Long ago in a land far, far away, I was in my twenties and my PTSD hadn’t put me to a full stop yet. I was a Marketing Consultant, pulling in a ton of cash working for myself and basically living the life of a young affluent city gal. If someone at that time would ask me what I was I’d say I was a painter. It was what I loved, I made money on it…it was just who I was.

Once the PTSD brought my life to a screeching halt in my mid-thirties everything in my life basically stopped. Except my painting. It morphed into angry, screaming drivel yes. But I kept doing it because it was the only thing giving any oxygen to my soul.

I hung onto painting because I was never allowed to express creativity when I was a kid. I was “gifted” in those days before the category was created. I was smart, so smart that I was attending college courses in grammar school.
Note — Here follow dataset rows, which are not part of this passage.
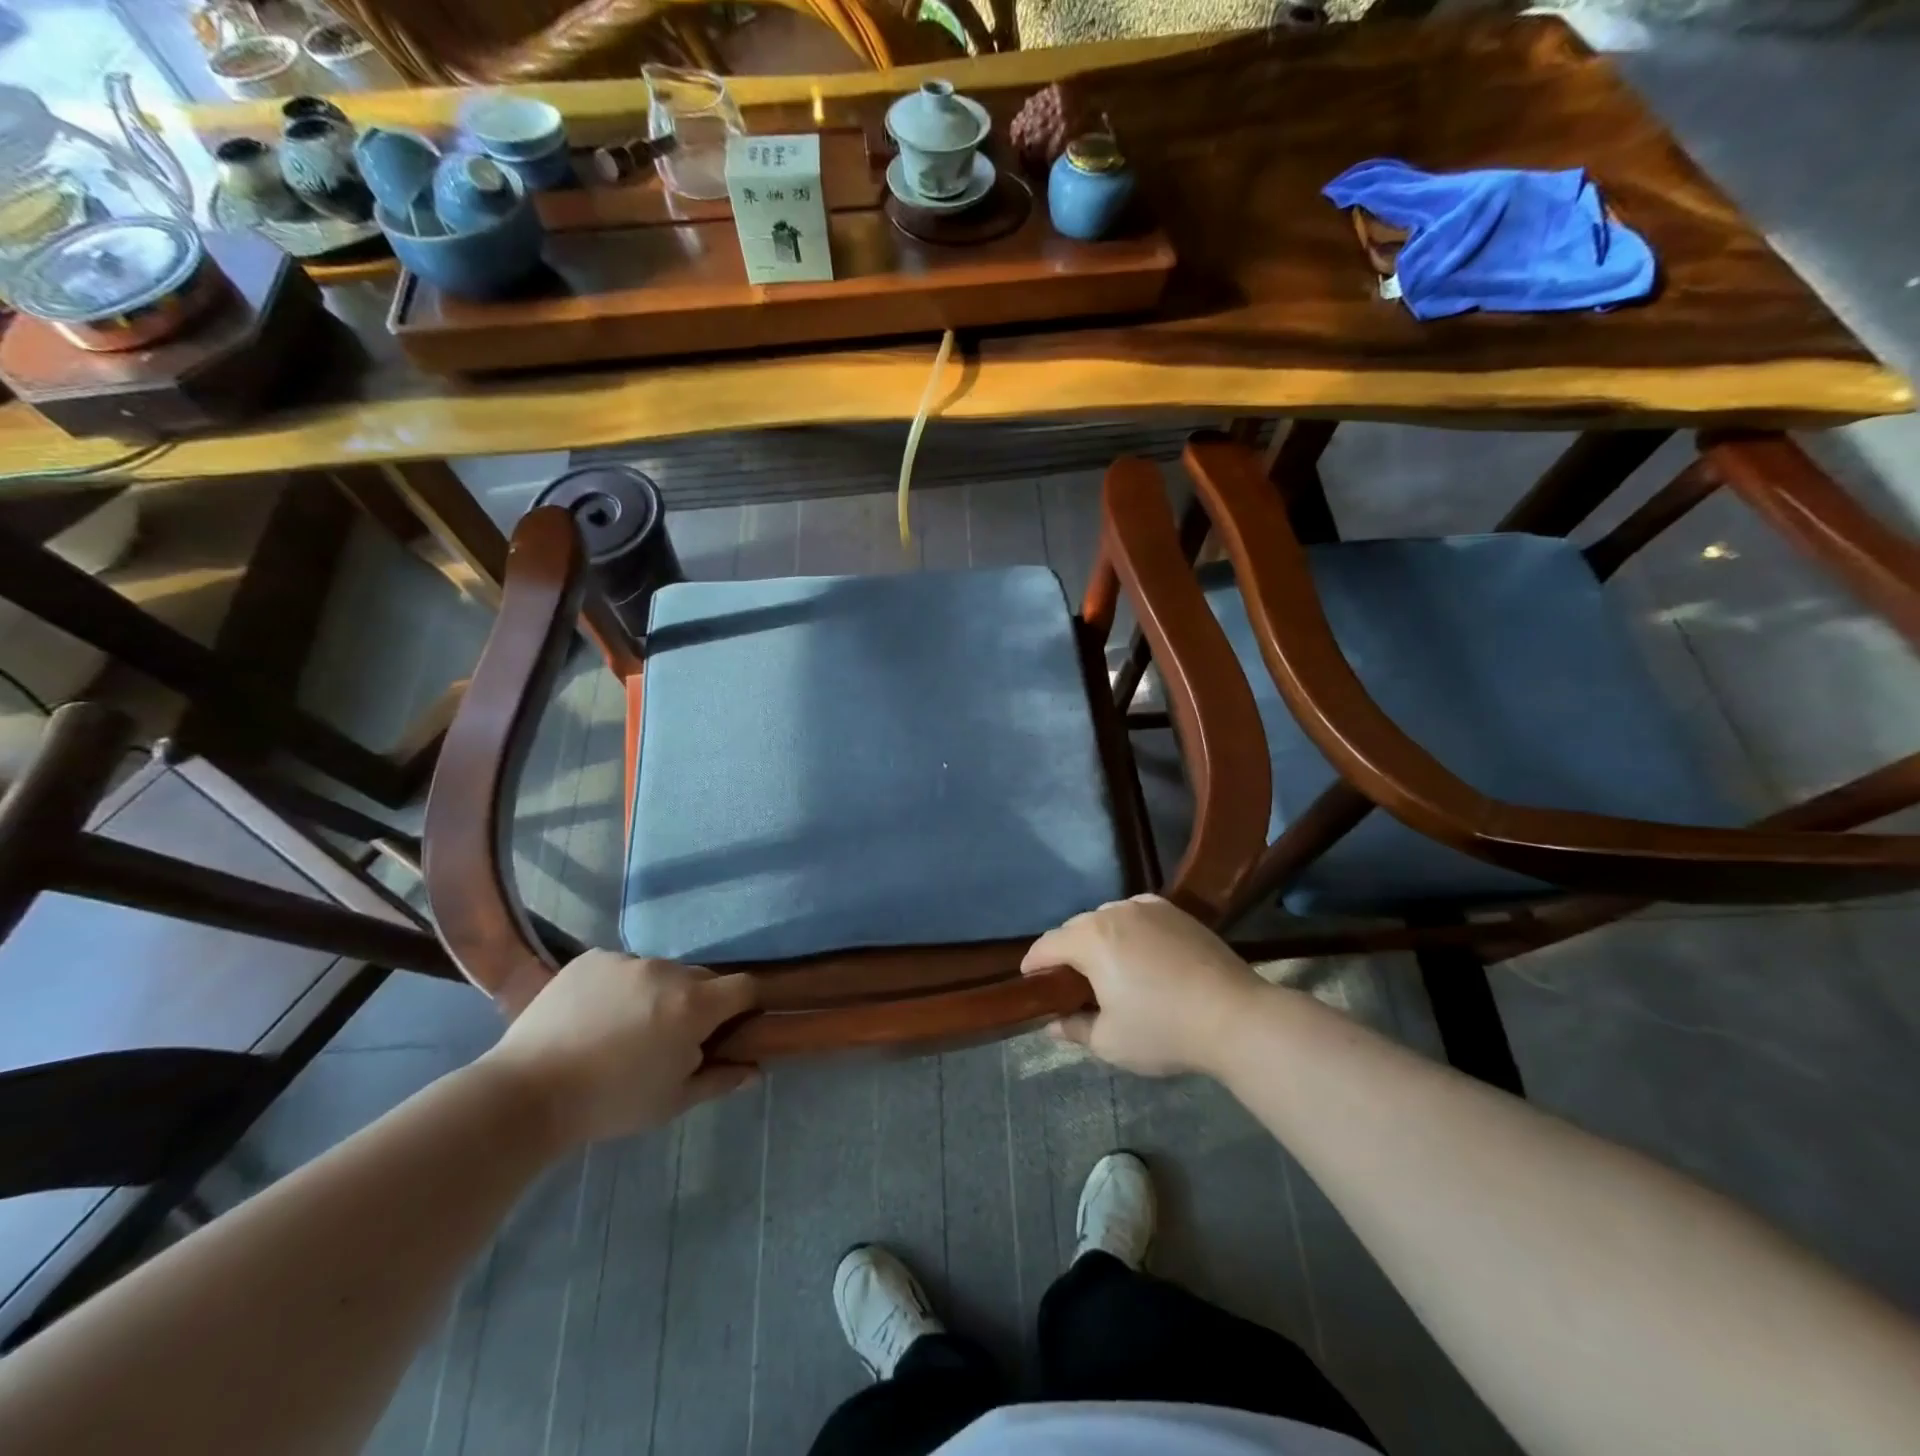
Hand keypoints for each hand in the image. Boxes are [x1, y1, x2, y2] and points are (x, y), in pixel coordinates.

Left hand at [479, 950, 757, 1146]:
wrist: (526, 1094)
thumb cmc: (610, 1103)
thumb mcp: (672, 1101)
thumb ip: (720, 1079)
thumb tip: (755, 1070)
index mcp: (694, 1005)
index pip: (744, 986)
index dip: (745, 1004)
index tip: (733, 1026)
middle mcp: (667, 971)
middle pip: (701, 978)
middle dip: (698, 1002)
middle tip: (672, 1037)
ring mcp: (627, 960)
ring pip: (661, 972)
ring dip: (658, 993)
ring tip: (625, 1028)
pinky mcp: (592, 958)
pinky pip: (622, 968)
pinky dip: (621, 987)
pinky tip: (595, 1017)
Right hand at [1022, 895, 1262, 1076]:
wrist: (1236, 1016)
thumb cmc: (1164, 1030)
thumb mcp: (1110, 1042)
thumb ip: (1074, 1028)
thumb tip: (1053, 1023)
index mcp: (1091, 939)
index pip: (1047, 945)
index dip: (1033, 964)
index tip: (1030, 982)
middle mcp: (1114, 912)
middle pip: (1076, 927)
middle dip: (1066, 952)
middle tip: (1069, 983)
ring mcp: (1148, 907)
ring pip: (1107, 917)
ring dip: (1098, 938)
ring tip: (1106, 968)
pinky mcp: (1176, 912)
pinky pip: (1137, 914)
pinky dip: (1128, 930)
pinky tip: (1139, 953)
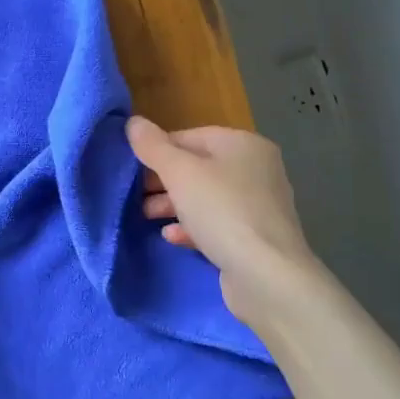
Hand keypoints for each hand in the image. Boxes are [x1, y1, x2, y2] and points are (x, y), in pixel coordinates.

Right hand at [126, 115, 324, 325]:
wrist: (267, 276)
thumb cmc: (222, 211)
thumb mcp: (180, 173)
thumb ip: (153, 146)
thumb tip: (133, 122)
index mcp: (243, 144)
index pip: (190, 136)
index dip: (158, 149)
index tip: (132, 168)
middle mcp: (255, 169)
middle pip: (198, 167)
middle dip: (163, 180)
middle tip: (135, 194)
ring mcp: (258, 205)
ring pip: (205, 197)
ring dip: (173, 204)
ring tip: (146, 215)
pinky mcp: (255, 237)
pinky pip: (217, 223)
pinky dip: (192, 226)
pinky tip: (171, 236)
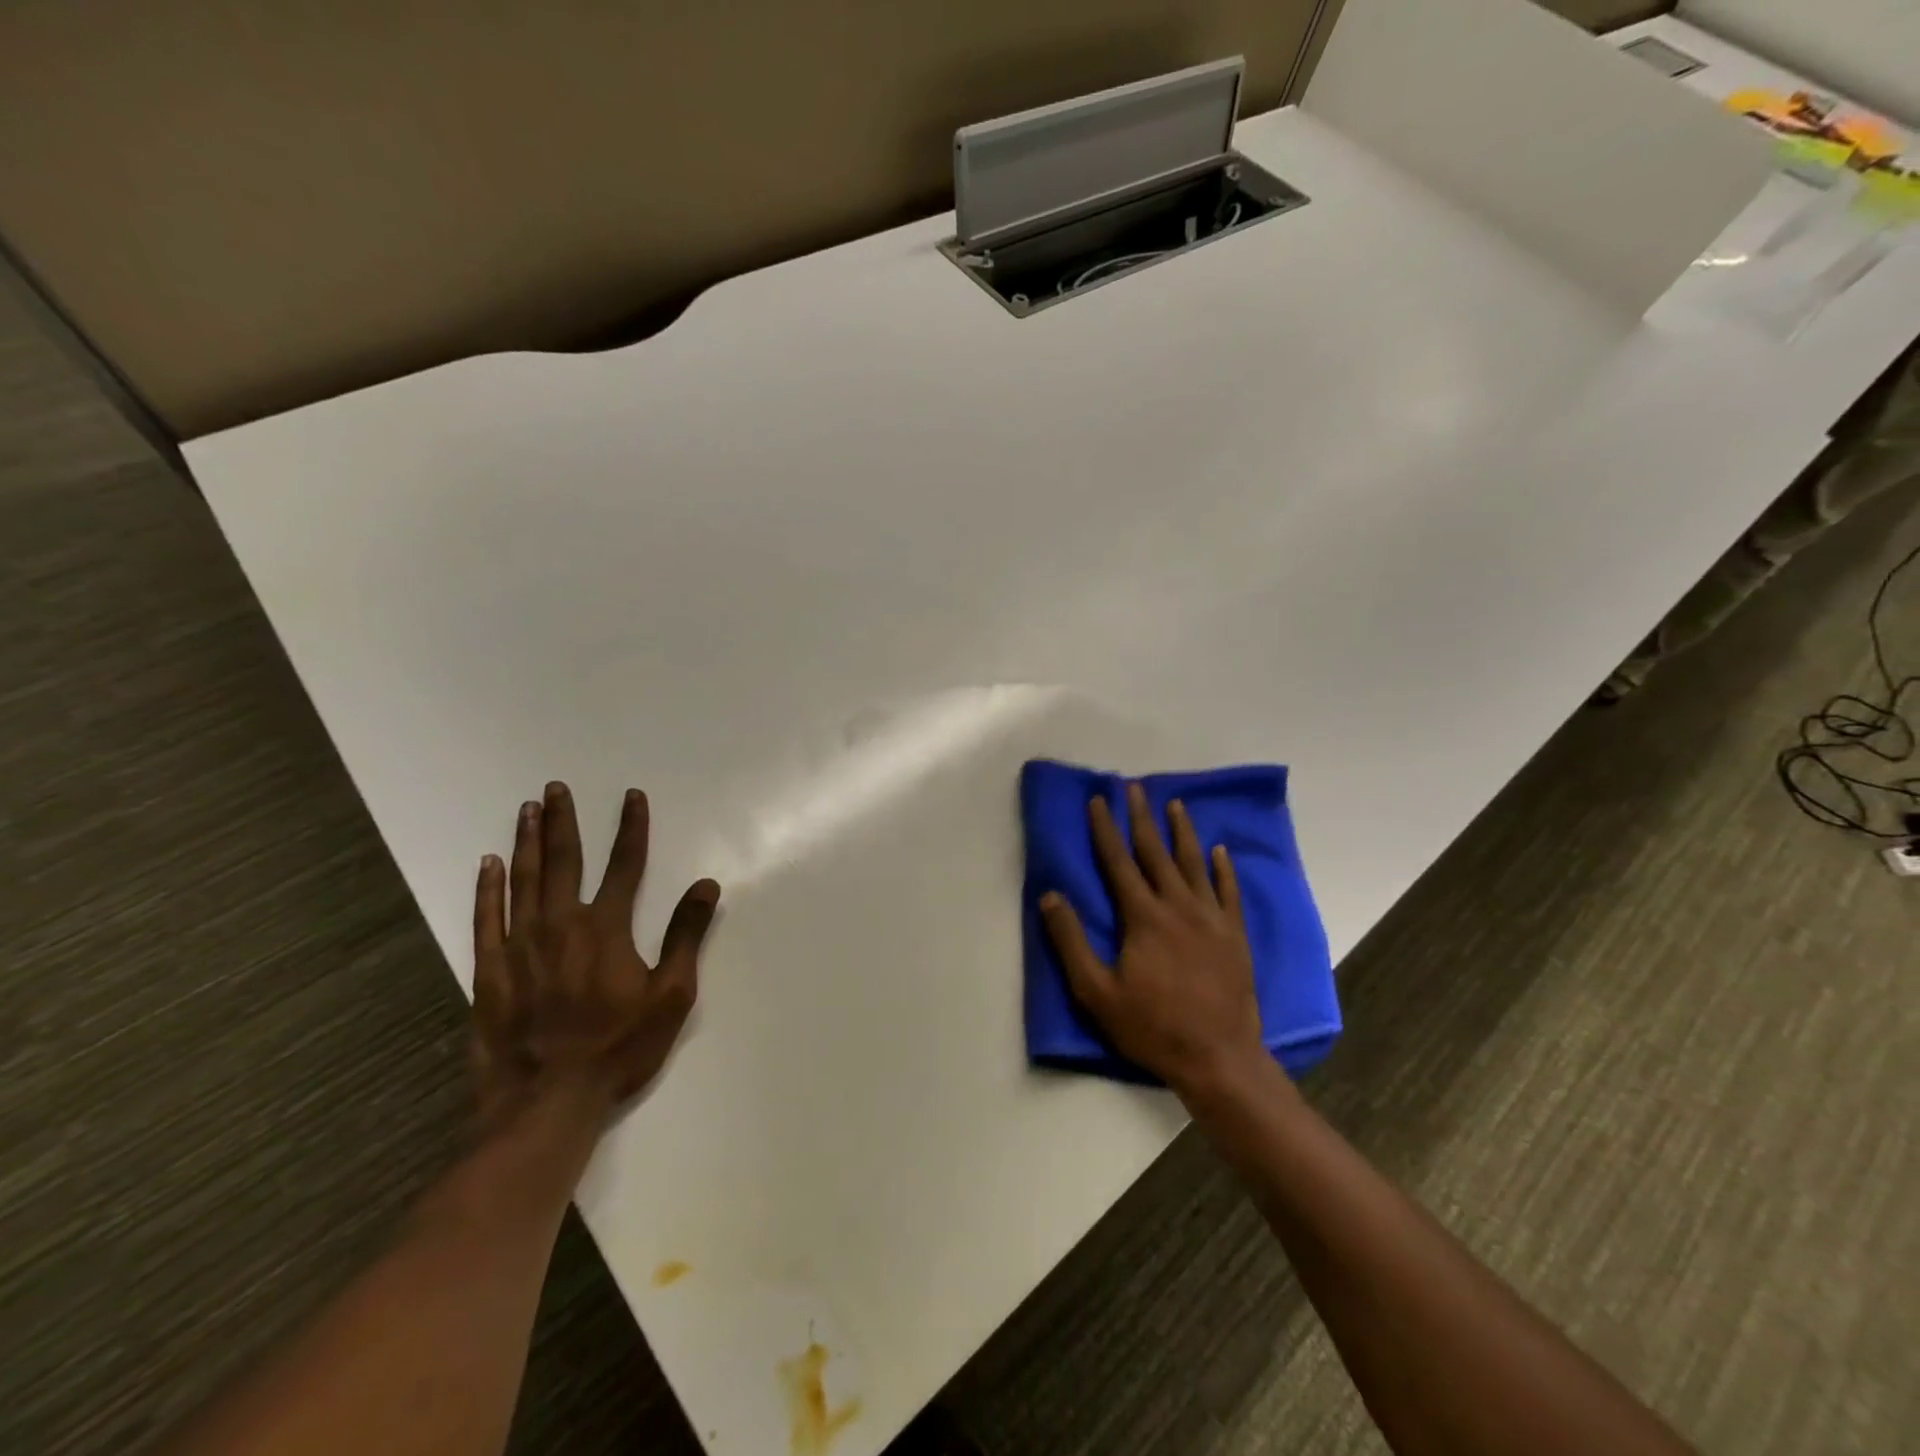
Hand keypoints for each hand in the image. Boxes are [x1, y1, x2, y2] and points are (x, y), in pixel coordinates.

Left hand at [471, 782, 719, 1130]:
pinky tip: (487, 865)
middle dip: (562, 821)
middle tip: (556, 788)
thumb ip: (686, 936)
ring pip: (523, 880)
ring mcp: (520, 946)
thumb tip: (706, 885)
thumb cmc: (619, 1048)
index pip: (625, 864)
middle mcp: (562, 924)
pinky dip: (487, 888)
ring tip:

My parents decided to keep me with my regular class and not advance early because I exhibited chronic socialization problems. I didn’t seem able to form bonds with kids teachers anybody. They assumed it was because of my braniacism and not the sexal assaults that my mother consistently denied. So while my sister was able to draw and color and play violin I studied. Bitch. I never even owned crayons.

Anyway, for my 22nd birthday my girlfriend at the time took me to an art supply store and set me up with oils guache brushes the whole nine yards. Trying to think about what to possibly paint the first time she told me that it didn’t matter. That whatever I painted no one else in the world could paint exactly my vision and that was what creativity was all about. I fell in love with it immediately.

Anyway, I’ve had a few fairly successful shows but for the most part my stuff is Impressionist which is not a popular style these days. It doesn’t matter to me if anybody else likes my work as long as I do. And I’ve done very few things I don’t adore.

So I’ve been happily painting along until about this time last year. My therapist at the time was on me to bring something in for her to see. So I brought in this really cool still life that I’d recently finished. She said wow I had no idea how cool your stuff is blah blah can I keep it I was so shocked to get any kind of reaction from her of any kind so said sure. I mean, I can always paint more, right? Right.

The next time I was in her office my painting was leaning against the wall I would stare at, straight ahead of me. It stayed there for nine months, until the day I fired her. For other reasons than this, but it did have an impact on me, this cavalier disregard for my stuff.

Today is the first time I have picked up brush to paint and canvas. It’s like blissing out. I can’t really describe it, I just paint what I see and there it is. My old self-portrait of a hundred individual tiny little slivers all rimmed in black no longer applies. I’ve only just started this one but most of the black borders are gone. There are still alot of us,. 42 I believe, but the lines of delineation between them just aren’t there for the most part. That tells me that what I am feeling internally, that there’s actually communication going on, that the littles are gaining shape and that things are very confusing. The littles are feeling things for the first time and even though I’m not finished with it I can feel them there. I recognize everybody, which is also a great surprise.

So there it is. I get my creativity back. There used to be a single internal, the Painter, who did it. But today it was a thing by committee. Parts that have never known of others’ existence are deciding on color texture and all the decisions you make when you’re painting in oil. The best part of the whole thing is that I gave this back to me. I gave the best part of me back to us. Cool breeze.